No processo de hierarquização das humanidades que sustenta o racismo, a negritude é construída como perigosa — e o que é perigoso para sociedade precisa ser exterminado. A própria educação a que mães de filhos negros são obrigadas a recorrer evidencia quão perverso é esse ciclo vicioso. “Não saia de casa sem documentos, não use tal roupa, não corra, não ande sozinho são recomendações dolorosas que a branquitude não experimenta”, exemplifica Yordanna, que é também pesquisadora de relações étnico-raciais, vinculada ao Programa de Pós-Graduação em Antropologia Social da Universidade Federal de Goiás (UFG).
Mas, se essa é uma questão recorrente há séculos, por que ganhou tanta repercussão somente agora? Segundo Yordanna, devido ao maior acesso da população negra à universidade e a espaços políticos e à crescente representatividade de pessoas negras na mídia, frutos da luta de movimentos sociais, como o Movimento Negro Unificado (MNU). “Estamos ocupando espaços que, antes, eram impensáveis para a população negra, cobrando uma democracia real, resistindo ao racismo em todas as suas dimensões — estrutural, institucional e individual”, afirma.
Foi dentro das próprias comunidades negras, e das redes de apoio delas, que foram criadas e desenvolvidas as medidas mais eficientes contra o racismo. “Que são, também, resultado de medidas anteriormente tomadas, como as cotas raciais nas universidades, em concursos públicos e processos políticos”, pontua a historiadora. No entanto, o caminho ainda é longo e passa pelo reforço das políticas de cotas. “São elas que estão garantindo a presença de pessoas negras em espaços de construção e legitimação de conhecimentos, de decisão política e midiáticos”, diz Yordanna.
Pilar de sangue
Para especialistas, é no preconceito contra pessoas negras que boa parte da vida em sociedade se estrutura. “O racismo no Brasil não é apenas uma ação individual, nem apenas uma ação institucional. Ele organiza as nossas relações sociais, políticas e econômicas. O racismo atravessa nossas relações subjetivas, ele forma as nossas subjetividades”, explica a professora Andreia Marreiro, presidente do Instituto Esperança Garcia, doutoranda e mestre em direitos humanos pela Universidade de Brasília.
Com isso, o racismo acaba orientando tanto ações conscientes quanto inconscientes. “No momento pós-abolição, foi construída na intelectualidade brasileira, inclusive, um mito da democracia racial”, explica Andreia. “Politicamente, tivemos um processo de embranquecimento da população, com o incentivo da imigração de europeus.
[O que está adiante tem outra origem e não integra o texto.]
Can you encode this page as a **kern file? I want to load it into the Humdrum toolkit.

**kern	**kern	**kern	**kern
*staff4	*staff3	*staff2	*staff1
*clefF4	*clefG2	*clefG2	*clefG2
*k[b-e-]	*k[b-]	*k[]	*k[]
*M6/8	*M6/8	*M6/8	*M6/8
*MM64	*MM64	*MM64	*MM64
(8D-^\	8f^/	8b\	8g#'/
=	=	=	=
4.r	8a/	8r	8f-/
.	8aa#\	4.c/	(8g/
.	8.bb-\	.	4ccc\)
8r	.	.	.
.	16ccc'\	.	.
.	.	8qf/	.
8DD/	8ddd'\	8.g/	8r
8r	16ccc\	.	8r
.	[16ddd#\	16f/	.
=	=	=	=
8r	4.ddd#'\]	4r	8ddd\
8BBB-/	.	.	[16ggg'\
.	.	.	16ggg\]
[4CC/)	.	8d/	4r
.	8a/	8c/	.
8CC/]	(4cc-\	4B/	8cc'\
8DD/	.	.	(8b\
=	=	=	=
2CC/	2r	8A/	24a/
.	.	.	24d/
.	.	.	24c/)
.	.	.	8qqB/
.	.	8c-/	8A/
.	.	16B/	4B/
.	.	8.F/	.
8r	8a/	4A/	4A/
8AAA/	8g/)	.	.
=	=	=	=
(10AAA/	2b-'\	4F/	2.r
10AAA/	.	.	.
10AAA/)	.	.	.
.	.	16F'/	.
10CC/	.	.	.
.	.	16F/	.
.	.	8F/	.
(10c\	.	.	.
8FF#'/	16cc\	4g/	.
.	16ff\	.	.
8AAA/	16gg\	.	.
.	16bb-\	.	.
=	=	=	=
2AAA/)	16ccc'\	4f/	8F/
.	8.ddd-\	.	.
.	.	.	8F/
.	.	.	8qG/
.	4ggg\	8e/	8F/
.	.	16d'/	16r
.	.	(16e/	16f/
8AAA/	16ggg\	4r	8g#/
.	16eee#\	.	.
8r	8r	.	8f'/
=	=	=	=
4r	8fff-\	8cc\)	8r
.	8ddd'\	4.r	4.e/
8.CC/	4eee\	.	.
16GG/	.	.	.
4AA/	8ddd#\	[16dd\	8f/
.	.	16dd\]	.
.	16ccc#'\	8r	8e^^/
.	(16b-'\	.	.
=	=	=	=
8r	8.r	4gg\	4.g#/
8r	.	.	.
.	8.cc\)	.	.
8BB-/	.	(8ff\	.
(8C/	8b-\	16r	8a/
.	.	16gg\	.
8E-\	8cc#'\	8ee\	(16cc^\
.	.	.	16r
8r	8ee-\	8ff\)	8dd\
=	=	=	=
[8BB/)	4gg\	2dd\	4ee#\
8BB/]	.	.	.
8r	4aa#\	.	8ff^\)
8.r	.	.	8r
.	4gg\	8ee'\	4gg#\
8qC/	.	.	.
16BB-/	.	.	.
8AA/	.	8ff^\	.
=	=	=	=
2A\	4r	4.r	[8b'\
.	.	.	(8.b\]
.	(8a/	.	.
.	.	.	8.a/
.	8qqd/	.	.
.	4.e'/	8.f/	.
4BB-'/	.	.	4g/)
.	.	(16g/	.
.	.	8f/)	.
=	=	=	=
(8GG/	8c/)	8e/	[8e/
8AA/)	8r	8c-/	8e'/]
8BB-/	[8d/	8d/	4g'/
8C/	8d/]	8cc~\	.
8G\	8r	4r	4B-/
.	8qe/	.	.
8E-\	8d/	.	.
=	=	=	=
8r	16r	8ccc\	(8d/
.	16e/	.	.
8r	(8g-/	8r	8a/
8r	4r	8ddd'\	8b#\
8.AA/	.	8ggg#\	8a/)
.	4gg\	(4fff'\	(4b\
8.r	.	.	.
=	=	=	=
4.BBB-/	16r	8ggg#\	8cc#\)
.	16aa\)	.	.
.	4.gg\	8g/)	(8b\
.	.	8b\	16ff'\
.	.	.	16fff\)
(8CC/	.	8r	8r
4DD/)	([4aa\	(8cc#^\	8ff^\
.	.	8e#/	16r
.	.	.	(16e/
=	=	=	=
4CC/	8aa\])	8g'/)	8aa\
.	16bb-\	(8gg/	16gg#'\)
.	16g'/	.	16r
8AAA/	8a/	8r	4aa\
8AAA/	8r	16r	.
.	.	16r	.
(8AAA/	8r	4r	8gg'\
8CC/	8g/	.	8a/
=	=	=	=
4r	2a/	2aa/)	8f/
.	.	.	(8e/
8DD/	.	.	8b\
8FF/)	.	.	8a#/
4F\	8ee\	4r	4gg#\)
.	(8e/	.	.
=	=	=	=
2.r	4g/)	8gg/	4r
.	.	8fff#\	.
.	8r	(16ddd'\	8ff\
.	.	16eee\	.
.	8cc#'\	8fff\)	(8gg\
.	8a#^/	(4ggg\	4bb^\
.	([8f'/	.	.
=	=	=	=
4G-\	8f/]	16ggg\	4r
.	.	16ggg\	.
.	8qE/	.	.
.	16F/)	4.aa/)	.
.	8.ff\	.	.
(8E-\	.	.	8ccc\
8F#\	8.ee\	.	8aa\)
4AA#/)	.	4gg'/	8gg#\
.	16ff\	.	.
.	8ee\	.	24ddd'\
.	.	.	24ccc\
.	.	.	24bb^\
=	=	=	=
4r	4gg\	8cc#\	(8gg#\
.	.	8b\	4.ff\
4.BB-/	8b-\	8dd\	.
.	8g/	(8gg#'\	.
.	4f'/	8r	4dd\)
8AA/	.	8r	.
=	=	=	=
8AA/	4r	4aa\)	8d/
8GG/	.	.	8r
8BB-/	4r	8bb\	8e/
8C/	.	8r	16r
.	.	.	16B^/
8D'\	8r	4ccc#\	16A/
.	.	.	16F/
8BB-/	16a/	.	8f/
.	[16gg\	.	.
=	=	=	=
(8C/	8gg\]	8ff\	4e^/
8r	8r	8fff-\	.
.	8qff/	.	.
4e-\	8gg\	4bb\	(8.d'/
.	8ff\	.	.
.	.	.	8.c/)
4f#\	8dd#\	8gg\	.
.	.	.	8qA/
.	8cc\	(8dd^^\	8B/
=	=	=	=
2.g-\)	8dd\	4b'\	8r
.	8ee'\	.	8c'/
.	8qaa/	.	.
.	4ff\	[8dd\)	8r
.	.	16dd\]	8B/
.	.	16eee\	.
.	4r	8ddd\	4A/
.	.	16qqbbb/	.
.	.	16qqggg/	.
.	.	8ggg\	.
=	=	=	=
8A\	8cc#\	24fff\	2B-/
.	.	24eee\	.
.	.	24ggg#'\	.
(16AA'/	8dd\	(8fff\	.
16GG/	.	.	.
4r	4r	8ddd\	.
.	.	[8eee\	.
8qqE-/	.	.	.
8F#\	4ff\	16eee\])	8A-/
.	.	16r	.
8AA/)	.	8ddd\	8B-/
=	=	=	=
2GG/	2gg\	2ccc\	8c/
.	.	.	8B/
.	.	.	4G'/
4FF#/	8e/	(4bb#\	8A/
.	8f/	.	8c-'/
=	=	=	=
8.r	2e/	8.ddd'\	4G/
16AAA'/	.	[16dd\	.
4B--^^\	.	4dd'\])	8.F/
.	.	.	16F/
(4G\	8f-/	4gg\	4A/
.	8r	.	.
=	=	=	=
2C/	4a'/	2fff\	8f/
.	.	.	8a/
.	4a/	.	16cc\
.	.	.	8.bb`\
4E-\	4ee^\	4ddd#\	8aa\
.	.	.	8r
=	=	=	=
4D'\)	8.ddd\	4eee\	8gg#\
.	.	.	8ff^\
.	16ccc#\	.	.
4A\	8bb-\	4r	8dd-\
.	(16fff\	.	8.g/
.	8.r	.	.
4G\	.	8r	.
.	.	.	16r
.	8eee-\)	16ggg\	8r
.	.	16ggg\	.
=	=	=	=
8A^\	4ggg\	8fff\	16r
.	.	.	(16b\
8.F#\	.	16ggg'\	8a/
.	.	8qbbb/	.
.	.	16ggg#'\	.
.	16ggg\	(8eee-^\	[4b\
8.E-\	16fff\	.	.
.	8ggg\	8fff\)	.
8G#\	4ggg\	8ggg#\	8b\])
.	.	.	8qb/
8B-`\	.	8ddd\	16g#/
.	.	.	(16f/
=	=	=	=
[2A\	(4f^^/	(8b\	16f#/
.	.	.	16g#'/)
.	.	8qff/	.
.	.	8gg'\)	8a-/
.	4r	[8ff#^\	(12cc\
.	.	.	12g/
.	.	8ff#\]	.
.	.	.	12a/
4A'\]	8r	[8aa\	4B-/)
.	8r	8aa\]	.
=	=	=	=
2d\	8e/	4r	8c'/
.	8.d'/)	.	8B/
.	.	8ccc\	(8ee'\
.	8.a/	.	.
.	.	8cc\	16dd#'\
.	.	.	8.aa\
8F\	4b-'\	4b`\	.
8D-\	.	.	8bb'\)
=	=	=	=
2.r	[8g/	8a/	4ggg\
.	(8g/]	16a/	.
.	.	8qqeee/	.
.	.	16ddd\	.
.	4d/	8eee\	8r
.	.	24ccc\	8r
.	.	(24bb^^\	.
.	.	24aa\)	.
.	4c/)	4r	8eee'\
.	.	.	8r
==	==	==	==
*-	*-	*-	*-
De outro lado, um projeto de afirmar que o povo brasileiro era cordial, que vivia harmonicamente com as diferenças”, conta.
Os prejuízos desse imaginário da democracia racial passam pela negação do problema. “Esse mito vai dizer que o racismo não existe, que o racismo está nos olhos de quem vê, que as pessoas que denunciam racismo estão de ‘mimimi’. São falas de silenciamento, tal qual a de que ‘em briga de marido e mulher, não se mete a colher’. Elas não assumem o problema”, completa Andreia. “Mas, sem reconhecer essa realidade, cria-se a dificuldade de enfrentá-la.”
No entender de Andreia, para combater o racismo estrutural, não basta denunciar episódios individuais do cotidiano. “É preciso construir um outro projeto de sociedade, fazer rupturas muito profundas”, afirma. “O racismo forja as relações econômicas e todas as relações sociais e políticas, por isso vemos uma baixa representatividade de pessoas negras na política, por exemplo”, pondera, destacando a importância da diversidade nas profissões e nas formas de poder.